Material →
• • • • • • •

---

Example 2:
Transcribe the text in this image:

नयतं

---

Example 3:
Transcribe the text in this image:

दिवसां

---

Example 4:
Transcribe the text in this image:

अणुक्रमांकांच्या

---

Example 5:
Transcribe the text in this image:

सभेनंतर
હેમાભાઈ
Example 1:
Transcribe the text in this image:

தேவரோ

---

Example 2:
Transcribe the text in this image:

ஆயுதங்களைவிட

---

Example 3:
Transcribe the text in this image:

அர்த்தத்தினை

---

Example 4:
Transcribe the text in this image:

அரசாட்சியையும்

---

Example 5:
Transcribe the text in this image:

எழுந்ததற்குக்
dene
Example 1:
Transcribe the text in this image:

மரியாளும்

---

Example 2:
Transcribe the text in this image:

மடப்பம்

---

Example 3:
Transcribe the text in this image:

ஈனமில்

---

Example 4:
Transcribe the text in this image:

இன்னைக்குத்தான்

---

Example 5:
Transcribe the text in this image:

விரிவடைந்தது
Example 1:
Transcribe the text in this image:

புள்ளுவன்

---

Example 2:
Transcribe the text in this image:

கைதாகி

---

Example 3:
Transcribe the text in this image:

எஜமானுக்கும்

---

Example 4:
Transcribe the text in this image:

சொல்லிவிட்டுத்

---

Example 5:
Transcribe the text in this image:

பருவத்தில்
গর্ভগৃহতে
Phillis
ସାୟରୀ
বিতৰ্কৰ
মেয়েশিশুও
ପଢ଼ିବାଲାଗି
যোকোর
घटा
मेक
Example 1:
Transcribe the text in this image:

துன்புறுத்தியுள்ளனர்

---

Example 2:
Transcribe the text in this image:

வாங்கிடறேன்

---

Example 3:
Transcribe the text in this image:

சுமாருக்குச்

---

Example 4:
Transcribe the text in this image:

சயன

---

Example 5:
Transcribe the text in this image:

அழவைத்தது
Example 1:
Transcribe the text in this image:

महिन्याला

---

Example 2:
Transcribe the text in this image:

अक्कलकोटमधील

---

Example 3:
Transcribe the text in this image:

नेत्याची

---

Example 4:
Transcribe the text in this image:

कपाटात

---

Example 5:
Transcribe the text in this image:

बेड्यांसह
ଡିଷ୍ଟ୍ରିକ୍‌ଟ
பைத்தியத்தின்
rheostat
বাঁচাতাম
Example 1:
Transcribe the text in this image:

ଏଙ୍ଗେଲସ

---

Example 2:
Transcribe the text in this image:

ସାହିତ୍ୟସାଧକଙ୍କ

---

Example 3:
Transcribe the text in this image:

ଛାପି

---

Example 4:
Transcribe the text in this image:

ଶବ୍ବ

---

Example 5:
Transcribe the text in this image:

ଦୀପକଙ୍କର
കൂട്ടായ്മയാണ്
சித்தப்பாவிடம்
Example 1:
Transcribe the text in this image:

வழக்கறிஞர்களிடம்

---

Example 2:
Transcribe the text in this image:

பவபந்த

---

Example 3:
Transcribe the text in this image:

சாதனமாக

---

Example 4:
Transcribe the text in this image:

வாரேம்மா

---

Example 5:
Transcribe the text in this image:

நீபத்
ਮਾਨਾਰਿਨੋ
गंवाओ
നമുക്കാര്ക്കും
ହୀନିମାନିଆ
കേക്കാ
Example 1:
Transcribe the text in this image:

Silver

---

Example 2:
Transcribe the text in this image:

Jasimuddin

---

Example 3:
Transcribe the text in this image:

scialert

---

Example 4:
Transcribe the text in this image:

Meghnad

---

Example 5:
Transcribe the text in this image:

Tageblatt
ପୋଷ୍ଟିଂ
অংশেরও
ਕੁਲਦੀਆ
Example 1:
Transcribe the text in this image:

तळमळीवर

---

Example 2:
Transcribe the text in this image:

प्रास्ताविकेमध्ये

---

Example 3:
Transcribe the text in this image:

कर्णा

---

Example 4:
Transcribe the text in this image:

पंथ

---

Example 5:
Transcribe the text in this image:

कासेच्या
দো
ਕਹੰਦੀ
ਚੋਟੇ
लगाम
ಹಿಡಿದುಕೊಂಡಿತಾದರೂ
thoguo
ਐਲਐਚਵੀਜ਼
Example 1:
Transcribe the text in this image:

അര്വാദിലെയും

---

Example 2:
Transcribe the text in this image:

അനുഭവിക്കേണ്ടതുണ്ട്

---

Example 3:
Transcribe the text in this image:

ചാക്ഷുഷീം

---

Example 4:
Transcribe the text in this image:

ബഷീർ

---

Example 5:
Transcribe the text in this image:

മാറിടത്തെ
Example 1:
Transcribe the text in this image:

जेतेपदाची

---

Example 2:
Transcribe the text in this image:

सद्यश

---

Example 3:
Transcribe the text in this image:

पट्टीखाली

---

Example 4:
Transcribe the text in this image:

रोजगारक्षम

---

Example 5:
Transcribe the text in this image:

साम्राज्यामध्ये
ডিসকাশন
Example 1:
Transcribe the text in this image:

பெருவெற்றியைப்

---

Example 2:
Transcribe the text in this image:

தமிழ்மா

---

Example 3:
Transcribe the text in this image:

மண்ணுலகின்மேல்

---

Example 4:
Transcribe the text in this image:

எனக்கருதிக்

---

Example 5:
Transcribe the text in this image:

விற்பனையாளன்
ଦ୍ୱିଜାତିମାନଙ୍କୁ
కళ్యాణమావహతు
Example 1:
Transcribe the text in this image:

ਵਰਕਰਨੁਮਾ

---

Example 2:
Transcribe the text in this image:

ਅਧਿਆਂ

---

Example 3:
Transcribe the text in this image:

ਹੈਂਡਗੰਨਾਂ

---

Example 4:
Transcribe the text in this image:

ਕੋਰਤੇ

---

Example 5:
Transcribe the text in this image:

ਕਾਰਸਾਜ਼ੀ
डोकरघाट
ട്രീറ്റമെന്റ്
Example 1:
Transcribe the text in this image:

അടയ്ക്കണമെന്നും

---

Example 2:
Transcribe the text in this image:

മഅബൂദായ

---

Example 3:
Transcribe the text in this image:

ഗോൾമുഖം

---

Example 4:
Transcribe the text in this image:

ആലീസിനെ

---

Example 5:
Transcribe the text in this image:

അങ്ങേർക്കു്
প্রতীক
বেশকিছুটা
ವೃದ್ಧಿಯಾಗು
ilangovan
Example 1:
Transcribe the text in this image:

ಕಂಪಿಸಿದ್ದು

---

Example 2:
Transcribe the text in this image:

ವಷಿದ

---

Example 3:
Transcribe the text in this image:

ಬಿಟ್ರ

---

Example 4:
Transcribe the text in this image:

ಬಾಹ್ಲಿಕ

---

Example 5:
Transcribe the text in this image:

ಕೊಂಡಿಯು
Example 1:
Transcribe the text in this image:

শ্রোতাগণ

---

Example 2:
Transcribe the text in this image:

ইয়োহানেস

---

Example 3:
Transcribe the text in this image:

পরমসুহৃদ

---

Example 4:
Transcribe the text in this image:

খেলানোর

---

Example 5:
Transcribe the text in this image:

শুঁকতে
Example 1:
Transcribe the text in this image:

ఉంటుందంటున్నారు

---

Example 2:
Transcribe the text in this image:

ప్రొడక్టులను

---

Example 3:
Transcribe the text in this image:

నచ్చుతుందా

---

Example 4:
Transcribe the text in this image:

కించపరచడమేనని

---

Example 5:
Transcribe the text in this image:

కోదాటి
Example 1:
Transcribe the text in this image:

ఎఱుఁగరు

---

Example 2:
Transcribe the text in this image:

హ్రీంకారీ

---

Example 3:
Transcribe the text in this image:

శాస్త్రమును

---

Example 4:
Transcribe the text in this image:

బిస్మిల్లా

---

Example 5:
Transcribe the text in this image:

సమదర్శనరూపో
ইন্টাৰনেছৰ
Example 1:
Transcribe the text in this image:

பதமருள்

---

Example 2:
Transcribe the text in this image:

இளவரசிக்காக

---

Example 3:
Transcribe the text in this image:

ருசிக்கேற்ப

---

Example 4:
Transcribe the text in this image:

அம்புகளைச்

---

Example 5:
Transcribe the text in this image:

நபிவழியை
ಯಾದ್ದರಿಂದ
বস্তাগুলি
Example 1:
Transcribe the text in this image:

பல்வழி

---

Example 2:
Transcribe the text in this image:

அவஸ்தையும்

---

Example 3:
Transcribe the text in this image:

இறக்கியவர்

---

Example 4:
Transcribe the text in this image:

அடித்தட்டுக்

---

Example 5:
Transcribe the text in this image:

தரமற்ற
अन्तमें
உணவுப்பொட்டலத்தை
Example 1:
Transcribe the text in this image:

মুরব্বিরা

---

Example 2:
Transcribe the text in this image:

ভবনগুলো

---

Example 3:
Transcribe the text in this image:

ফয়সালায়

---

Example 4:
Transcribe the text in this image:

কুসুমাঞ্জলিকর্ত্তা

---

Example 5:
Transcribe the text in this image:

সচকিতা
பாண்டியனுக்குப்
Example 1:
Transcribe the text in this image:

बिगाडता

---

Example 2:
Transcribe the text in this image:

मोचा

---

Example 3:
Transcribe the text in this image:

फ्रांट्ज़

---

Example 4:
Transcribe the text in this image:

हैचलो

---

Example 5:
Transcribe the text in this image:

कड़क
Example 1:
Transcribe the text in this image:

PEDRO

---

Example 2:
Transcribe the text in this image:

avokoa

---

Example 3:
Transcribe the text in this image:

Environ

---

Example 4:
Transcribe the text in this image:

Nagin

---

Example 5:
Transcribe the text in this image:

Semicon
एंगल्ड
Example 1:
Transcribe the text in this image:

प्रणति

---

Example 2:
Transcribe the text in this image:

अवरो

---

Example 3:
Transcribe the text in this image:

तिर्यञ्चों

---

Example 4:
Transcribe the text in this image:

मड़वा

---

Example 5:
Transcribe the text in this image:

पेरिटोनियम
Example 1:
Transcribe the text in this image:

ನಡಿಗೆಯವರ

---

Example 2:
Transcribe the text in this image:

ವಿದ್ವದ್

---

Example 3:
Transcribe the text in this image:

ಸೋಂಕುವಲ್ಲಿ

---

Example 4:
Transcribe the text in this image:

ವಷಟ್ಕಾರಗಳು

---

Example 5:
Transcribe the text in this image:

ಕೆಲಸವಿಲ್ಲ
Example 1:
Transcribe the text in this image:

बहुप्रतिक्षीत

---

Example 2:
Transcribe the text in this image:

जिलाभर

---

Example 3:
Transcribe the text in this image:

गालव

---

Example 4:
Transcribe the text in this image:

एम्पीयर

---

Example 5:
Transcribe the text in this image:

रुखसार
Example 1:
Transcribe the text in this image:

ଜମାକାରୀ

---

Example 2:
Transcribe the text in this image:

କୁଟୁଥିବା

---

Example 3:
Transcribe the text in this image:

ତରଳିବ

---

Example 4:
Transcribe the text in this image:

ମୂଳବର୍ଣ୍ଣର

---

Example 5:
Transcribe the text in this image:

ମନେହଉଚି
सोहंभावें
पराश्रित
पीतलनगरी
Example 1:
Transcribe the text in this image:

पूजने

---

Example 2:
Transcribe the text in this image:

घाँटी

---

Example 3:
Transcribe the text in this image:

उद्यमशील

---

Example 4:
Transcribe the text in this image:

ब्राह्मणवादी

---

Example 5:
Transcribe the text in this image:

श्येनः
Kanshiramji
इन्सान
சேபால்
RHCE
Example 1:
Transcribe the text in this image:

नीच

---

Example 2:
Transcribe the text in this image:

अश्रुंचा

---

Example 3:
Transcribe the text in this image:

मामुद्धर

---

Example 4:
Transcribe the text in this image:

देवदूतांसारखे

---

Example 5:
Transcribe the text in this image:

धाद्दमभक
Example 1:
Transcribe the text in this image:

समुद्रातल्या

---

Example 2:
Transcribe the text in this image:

• • • • • • •

The task → Copy the material verbatim, starting with its first line and going on through the line that contains "அரசாட்சியையும்", with both of those lines included.

Output below →
---

Example 2:
Transcribe the text in this image:

नयतं

---

Example 3:
Transcribe the text in this image:

दिवसां

---

Example 4:
Transcribe the text in this image:

अणुक्रमांकांच्या

---

Example 5:
Transcribe the text in this image:

सभेनंतर
હેમાભાઈ
Example 1:
Transcribe the text in this image:

தேவரோ

---

Example 2:
Transcribe the text in this image:

ஆயுதங்களைவிட

---

Example 3:
Transcribe the text in this image:

அர்த்தத்தினை

---

Example 4:
Transcribe the text in this image:

அரசாட்சியையும்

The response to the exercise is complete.